Her competitors' drives regularly flew 30 yards past Li's, and at times, she had to hit fairway woods to greens when the others hit middle irons.
But it didn't faze her. Li's emotions rarely wavered. Poor shots didn't bother her, and she was as happy as a 10-year-old should be after good ones.
She flashed an excited grin toward her caddie after she rolled in a birdie putt on No. 4. And she hurried to the scorer's tent, bouncing as she ran, to sign her scorecard after chipping in from a deep bunker on the final hole.
“From the moment I hit it, I knew it was gonna go in, because it was so straight.

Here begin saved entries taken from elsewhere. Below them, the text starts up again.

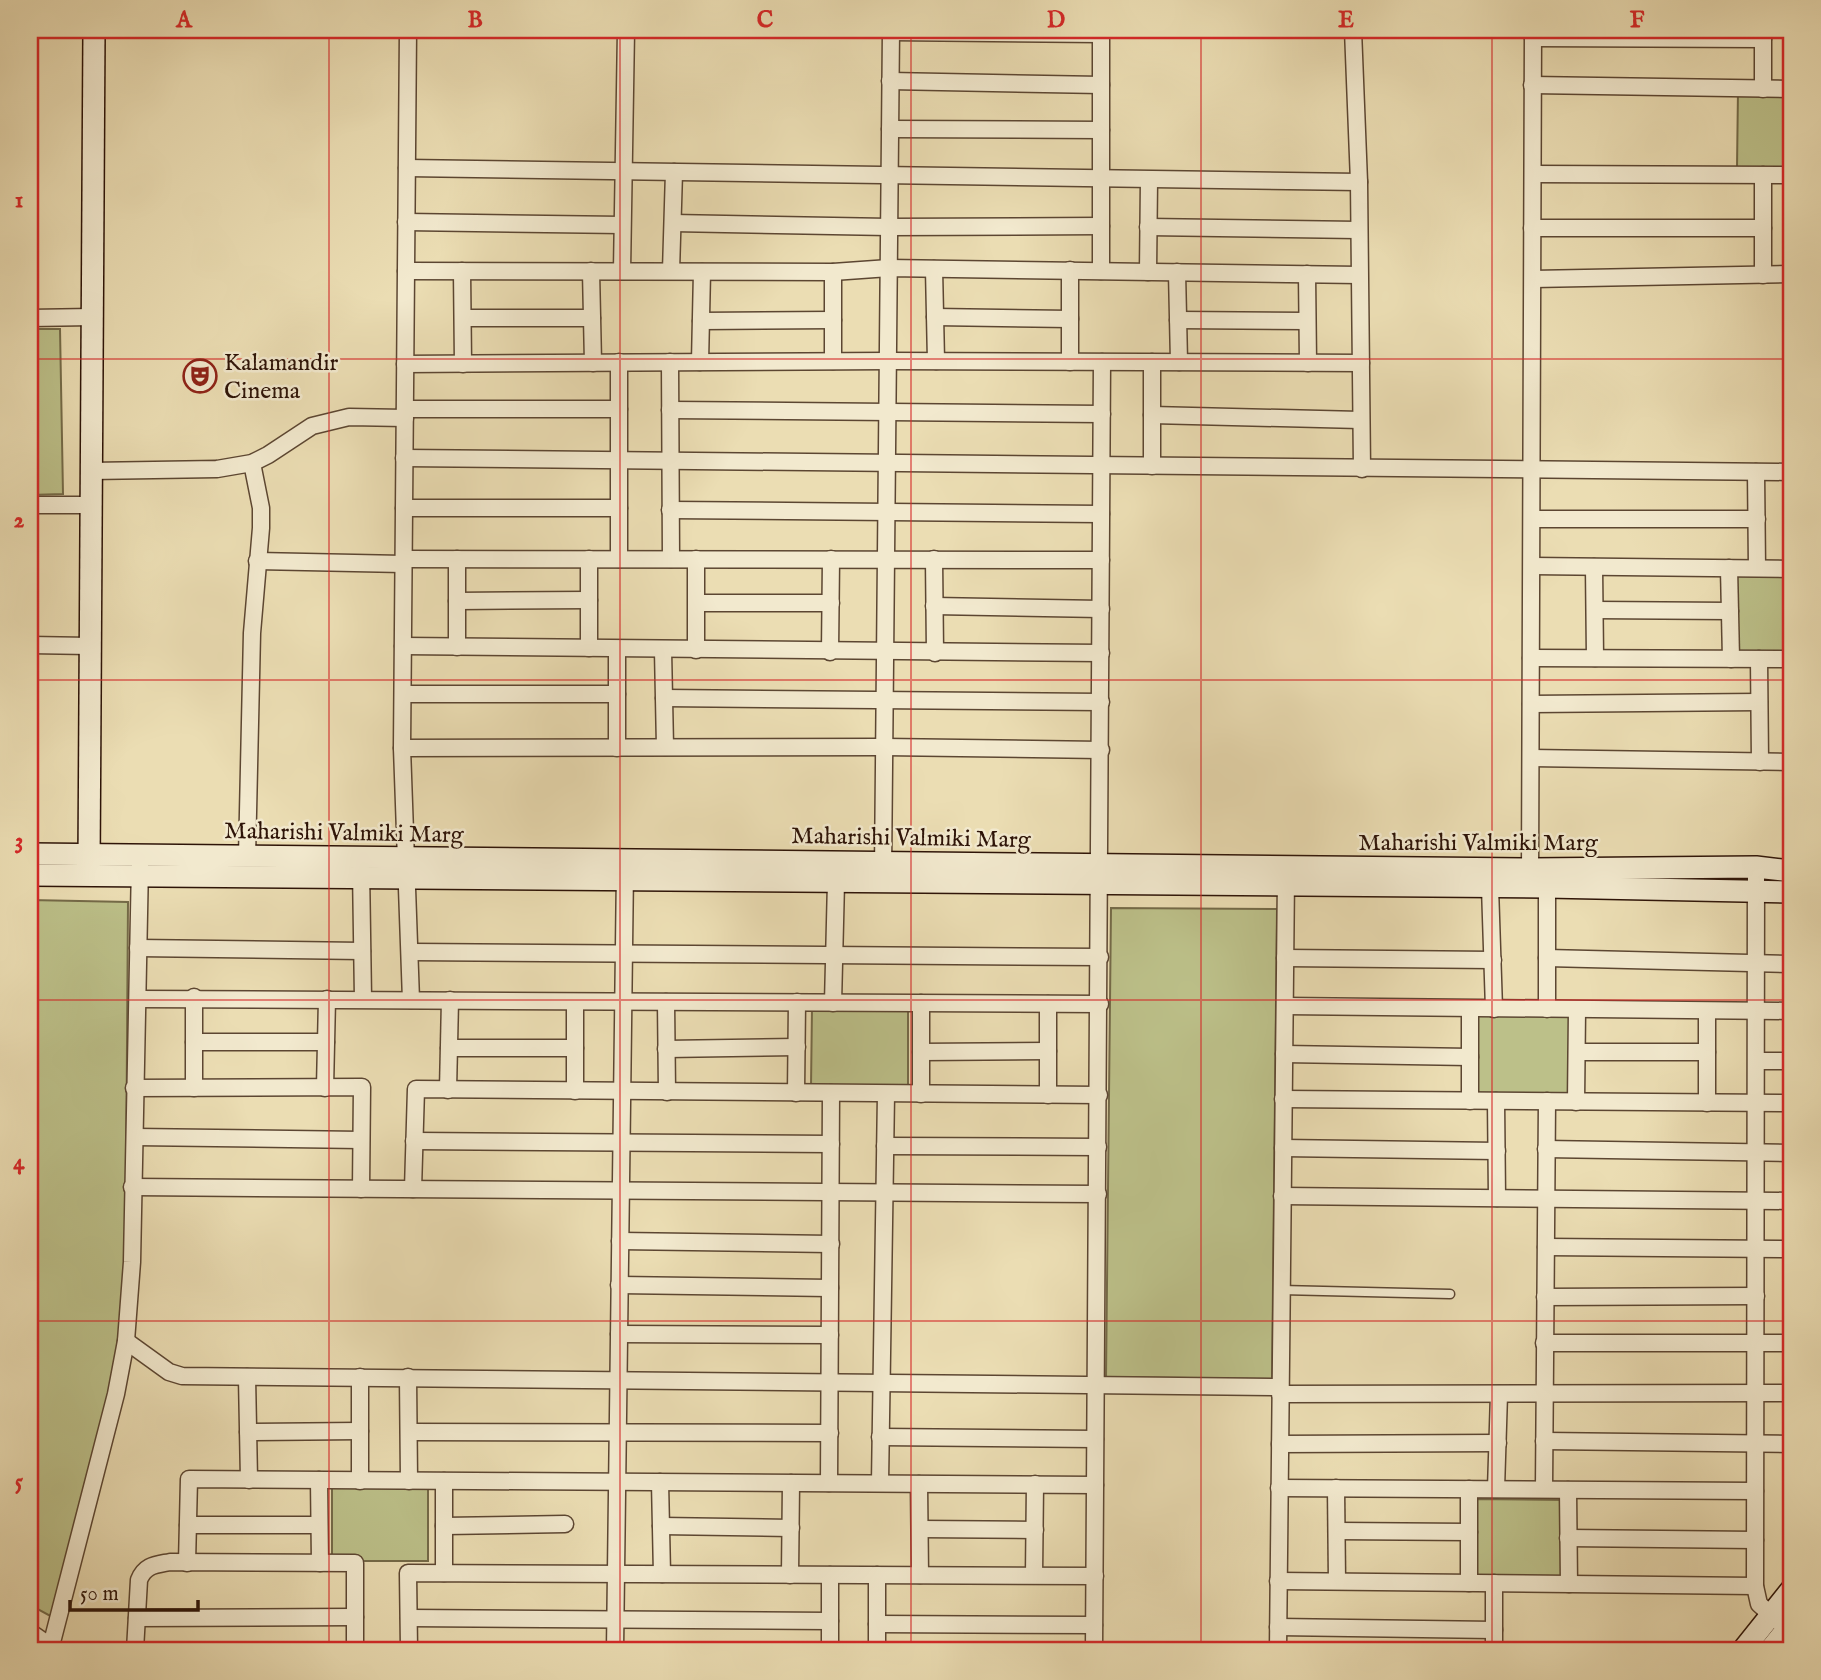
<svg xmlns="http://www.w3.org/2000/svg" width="1821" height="1680" viewBox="0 0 1821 1680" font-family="'IM FELL English',serif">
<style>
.green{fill:#bcc089;stroke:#746a48;stroke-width:2}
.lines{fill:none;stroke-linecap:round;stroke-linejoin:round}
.lane-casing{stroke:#5c4632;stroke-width:11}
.street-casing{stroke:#5c4632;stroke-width:19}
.secondary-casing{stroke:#2d1307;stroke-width:24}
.lane{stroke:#f2e9ce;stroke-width:8}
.street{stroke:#f2e9ce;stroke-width:16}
.secondary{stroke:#f2e9ce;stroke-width:21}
.grid{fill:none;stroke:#d62828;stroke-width:2;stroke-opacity:0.55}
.labels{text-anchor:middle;stroke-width:5;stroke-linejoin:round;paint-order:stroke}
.poi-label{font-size:24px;fill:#2d1307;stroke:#f2e9ce;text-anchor:start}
.street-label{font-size:24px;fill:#2d1307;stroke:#f2e9ce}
.neatline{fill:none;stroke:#d62828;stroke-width:2.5}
.grid-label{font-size:23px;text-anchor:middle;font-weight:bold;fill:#d62828}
</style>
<rect width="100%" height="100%" fill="#ebddb3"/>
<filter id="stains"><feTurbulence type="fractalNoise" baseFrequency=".00286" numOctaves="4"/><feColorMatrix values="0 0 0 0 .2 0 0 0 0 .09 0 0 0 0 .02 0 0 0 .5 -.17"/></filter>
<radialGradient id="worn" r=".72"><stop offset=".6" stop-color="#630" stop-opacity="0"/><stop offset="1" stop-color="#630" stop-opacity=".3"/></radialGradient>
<g class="green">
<path d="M 1738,90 L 1791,90 L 1791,169 L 1737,168 Z"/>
<path d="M 30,329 L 60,329 L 63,494 L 30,495 Z"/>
<path d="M 1734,573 L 1791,574 L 1791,652 L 1733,652 Z"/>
<path d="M 30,900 L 128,902 L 125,1323 L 54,1618 L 30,1605 Z"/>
<path d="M 1111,908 L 1277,909 L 1272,1379 L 1106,1377 Z"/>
<path d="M 812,1008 L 908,1009 L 908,1088 L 811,1087 Z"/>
<path d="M 1475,1015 L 1571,1015 L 1571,1094 L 1475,1093 Z"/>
<path d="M 332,1482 L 428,1483 L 428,1561 L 332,1561 Z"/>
<path d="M 1470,1499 L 1566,1500 L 1566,1578 L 1470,1577 Z"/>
</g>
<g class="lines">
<defs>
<path id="lane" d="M 1281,1290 L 1450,1294"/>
<g id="street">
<path d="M 408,30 L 402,748 L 411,1000"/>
<path d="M 1101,30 L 1101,271"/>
<path d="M 1353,30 L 1359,182 L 1362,469"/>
<path d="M 891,32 L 1101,34"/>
<path d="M 1533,38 L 1763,39"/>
<path d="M 890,81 L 1101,85"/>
<path d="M 1532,85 L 1791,89"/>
<path d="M 1763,89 L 1763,30"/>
<path d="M 890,129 L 1101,130"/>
<path d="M 407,168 L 1359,182"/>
<path d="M 1533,174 L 1791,175"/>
<path d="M 1763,175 L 1763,275"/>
<path d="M 406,222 L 622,225"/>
<path d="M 673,223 L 889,227 L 1101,226"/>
<path d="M 1148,227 L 1358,230"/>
<path d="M 1532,228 L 1763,228"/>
<path d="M 934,269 L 936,361"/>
<path d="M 1070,270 L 1070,362"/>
<path d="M 406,271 L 833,272 L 889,268 L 1359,275"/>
<path d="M 462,271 L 463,364"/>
<path d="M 591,271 L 593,363"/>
<path d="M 622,271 L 626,30"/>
<path d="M 671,271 L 674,172"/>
<path d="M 1148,272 L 1149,180"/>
<path d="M 1177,272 L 1179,362"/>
<path d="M 1307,274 L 1308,363"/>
<path d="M 1533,279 L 1791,274"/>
<path d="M 935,317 L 1070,319"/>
<path d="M 30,318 L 92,317"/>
<path d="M 463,318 L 592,318"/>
<path d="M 1178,320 L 1307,321"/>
<path d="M 701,321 L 833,320"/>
<path d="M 833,361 L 833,272"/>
<path d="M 670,362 L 671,559"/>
<path d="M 700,362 L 702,272"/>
<path d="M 405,364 L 888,361 L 1361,363"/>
<path d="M 405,409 L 619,409"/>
<path d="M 670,410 L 1102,414"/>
<path d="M 1152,415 L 1360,420"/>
<path d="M 404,458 L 1791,472"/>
<path d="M 1152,466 L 1152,362"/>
<path d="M 91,471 L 217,469 L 252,463 L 268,455 L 312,426 L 349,417 L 405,418"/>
<path d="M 1756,472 L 1757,568"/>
<path d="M 30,505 L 91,505"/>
<path d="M 404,508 L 619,508"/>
<path d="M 670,510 L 1101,514"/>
<path d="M 1533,519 L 1757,519"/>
<path d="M 404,559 L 1101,560"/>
<path d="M 457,559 L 457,647"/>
<path d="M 619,559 L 619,362"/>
<path d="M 696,559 L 696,650"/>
<path d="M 934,559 L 935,653"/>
<path d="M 257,561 L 403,564"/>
<path d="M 1532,566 L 1791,569"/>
<path d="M 1594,567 L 1595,658"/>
<path d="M 1729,568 L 1731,659"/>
<path d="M 457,601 L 589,600"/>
<path d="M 697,603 L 831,603"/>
<path d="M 934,606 L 1101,609"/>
<path d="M 1595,610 L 1730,611"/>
<path d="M 30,645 L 90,646"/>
<path d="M 403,646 L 1101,653"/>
<path d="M 589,648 L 589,559"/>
<path d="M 617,649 L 617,748"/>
<path d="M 663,650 L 665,747"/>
<path d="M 830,652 L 831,559"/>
<path d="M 1531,658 L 1791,659"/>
<path d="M 1759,659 L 1760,762"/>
<path d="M 403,694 L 617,694"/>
<path d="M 664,698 L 1101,702"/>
<path d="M 1531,704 L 1759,702"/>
<path d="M 402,748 L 884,747 L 1101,750"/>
<path d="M 1531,758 L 1791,762"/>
<path d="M 247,857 L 252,633 L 261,528 L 261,508 L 252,463"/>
<path d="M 1756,867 L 1755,1586 L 1759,1604 L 1778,1621"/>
<path d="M 361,869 L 363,999"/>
<path d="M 883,871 L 891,30"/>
<path d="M 1530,878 L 1533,30"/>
<path d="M 1547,879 L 1547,1009"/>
<path d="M 1490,887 L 1494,1009"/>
<path d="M 138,948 L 362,951"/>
<path d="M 412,952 L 1100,957"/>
<path d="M 1285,958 L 1493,960"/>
<path d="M 1547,958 L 1791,964"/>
<path d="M 139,999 L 1100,1004"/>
<path d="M 666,1002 L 667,1092"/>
<path d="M 833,1003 L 836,882"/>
<path d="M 1285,1006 L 1791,1011"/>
<path d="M 1470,1009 L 1470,1101"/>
<path d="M 1707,1011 L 1707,1103"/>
<path d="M 194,1042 L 326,1042"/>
<path d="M 449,1048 L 575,1048"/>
<path d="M 666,1049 L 797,1047"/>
<path d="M 921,1052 L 1048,1051"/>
<path d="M 1577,1052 L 1707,1052"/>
<path d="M 1284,1054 L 1470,1057"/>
<path d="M 1757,1061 L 1791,1061"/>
<path d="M 134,1088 L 362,1087 L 361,1189"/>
<path d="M 194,1088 L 194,997"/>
<path d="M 325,1088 L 327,999"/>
<path d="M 448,1090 L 450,1000"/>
<path d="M 575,1091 L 575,1002"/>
<path d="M 796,1093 L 797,1002"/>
<path d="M 921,1094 L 921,1003"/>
<path d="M 1048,1095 L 1048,1004"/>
<path d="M 1283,1099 L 1791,1103"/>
<path d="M 1496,1101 L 1497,1198"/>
<path d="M 1576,1102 L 1577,1010"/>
<path d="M 135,1137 L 361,1140"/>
<path d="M 414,1141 L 831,1144"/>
<path d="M 885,1146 L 1098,1147"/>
<path d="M 1283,1148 L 1497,1151"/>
<path d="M 1546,1149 L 1791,1153"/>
<path d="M 132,1187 L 1098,1194"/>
<path d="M 413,1189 L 416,1089 L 1099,1095"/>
<path d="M 1282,1196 L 1791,1201"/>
<path d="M 620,1241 L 831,1244"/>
<path d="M 1546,1247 L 1791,1249"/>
<path d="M 619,1285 L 830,1288"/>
<path d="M 1545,1297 L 1756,1296"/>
<path d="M 619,1334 L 830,1335"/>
<path d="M 126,1341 L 169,1372 L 182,1376 L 1280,1387"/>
<path d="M 1544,1343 L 1791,1343"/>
<path d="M 247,1377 L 249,1480"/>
<path d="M 408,1377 L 409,1481"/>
<path d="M 1280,1394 L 1791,1393"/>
<path d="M 248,1432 L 360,1431"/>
<path d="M 409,1432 L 830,1433"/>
<path d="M 880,1437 L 1095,1439"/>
<path d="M 1544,1441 L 1791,1444"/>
<path d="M 1280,1444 L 1498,1443"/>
<path d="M 319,1480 L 320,1563"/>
<path d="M 360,1481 L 360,1377"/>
<path d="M 660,1482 L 662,1574"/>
<path d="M 829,1483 L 831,1093"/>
<path d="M 880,1483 L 886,1094"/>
<path d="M 919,1484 L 920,1575"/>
<path d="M 1279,1488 L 1755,1491"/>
<path d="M 1336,1488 L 1337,1581"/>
<path d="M 1496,1489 L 1499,1394"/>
<path d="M 1544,1489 L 1547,1101"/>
<path d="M 1568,1490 L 1569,1584"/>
<path d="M 188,1525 L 319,1525"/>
<path d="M 444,1526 L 565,1524"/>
<path d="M 661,1526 L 791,1528"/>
<path d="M 920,1529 L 1035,1530"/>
<path d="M 1337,1531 L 1469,1532"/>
<path d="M 1568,1538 L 1755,1540"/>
<path d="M 187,1563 L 189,1479 L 1095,1485"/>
<path d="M 444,1573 L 444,1481"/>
<path d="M 790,1575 L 791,1483"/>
<path d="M 877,1575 L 877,1650"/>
<path d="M 1034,1575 L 1035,1484"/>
<path d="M 1278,1581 L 1755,1586"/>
<path d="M 1469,1583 L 1469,1489"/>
<path d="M 1494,1583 L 1494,1650"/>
<path d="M 137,1618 L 355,1617"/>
<path d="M 409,1618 L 830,1621"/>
<path d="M 877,1624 L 1094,1625"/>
<path d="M 1278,1627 L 1494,1630"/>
<path d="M 30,1632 L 56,1650"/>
<path d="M 50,1650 L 116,1394 L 126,1341 L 132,1262 L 140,864"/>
<path d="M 135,1650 L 139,1580 C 145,1565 155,1565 170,1562 L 355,1563 L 355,1650"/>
<path d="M 409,1650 L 408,1573 L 1095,1576"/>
<path d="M 615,1650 L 625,869"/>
<path d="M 830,1650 L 830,1575"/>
<path d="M 1094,1650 L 1102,362"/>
<path d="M 1278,1650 L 1286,876"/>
</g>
<g id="secondary">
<path d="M 30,854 L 1530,869 L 1756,867 L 1791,871"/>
<path d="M 89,868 L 94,30"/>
<path d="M 30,875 L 1547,887 L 1791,892"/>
<path d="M 1743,1650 L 1791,1590"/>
<path d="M 1770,1650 L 1791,1624"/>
</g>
</defs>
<use href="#lane" class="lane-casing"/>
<use href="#street" class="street-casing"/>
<use href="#secondary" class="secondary-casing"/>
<use href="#lane" class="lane"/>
<use href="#street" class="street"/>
<use href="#secondary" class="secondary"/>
</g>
<path class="grid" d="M 329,30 L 329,1650M 620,30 L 620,1650M 911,30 L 911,1650M 1201,30 L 1201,1650M 1492,30 L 1492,1650M 30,359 L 1791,359M 30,680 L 1791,680M 30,1000 L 1791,1000M 30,1321 L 1791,1321"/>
<defs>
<symbol id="theatre-ring" viewBox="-11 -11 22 22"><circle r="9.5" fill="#f2e9ce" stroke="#8f2418" stroke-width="1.5"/><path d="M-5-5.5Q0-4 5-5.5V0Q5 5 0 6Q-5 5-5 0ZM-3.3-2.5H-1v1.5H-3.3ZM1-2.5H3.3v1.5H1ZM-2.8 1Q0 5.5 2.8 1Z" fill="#8f2418"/></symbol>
</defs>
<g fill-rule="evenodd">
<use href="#theatre-ring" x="181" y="357" width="38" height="38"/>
</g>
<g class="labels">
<g class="poi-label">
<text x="224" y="370">Kalamandir<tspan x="224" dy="28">Cinema</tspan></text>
</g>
<g class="street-label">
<text transform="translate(344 832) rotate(1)" y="8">Maharishi Valmiki Marg</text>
<text transform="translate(911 837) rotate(1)" y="8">Maharishi Valmiki Marg</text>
<text x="1478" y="850">Maharishi Valmiki Marg</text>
</g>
</g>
<rect width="1821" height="1680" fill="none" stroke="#ebddb3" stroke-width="77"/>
<path d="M70 1600v10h128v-10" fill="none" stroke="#2d1307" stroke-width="3.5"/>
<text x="80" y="1600" font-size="21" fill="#2d1307" stroke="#f2e9ce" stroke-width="5" paint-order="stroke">50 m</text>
<rect x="38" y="38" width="1745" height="1604" class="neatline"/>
<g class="grid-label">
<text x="184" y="27">A</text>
<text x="475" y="27">B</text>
<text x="765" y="27">C</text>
<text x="1056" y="27">D</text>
<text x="1346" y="27">E</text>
<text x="1637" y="27">F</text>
<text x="19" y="207">1</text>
<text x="19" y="527">2</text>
<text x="19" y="848">3</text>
<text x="19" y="1169">4</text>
<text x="19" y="1489">5</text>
</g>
<rect width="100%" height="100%" filter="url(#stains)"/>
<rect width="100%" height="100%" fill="url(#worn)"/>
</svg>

I was excited,” she said, admitting that she could only see the top of the flag from her spot deep in the sand trap. “I didn't see it go in, but I heard it.”
Li is five months older than the youngest player to ever qualify for the event, Allisen Corpuz, who was 10 years, three months and nine days old in 2008.
And a more familiar name, current LPGA Tour player Michelle Wie, was 10 years, eight months and 23 days old when she became the youngest player to make the cut in 2000 — but that title now belongs to Li.
“She doesn't have any fear,” Franklin said. “She just picks a target and commits to it, which is a fabulous thing. Hopefully it's a quality she's able to maintain throughout her entire golf career.”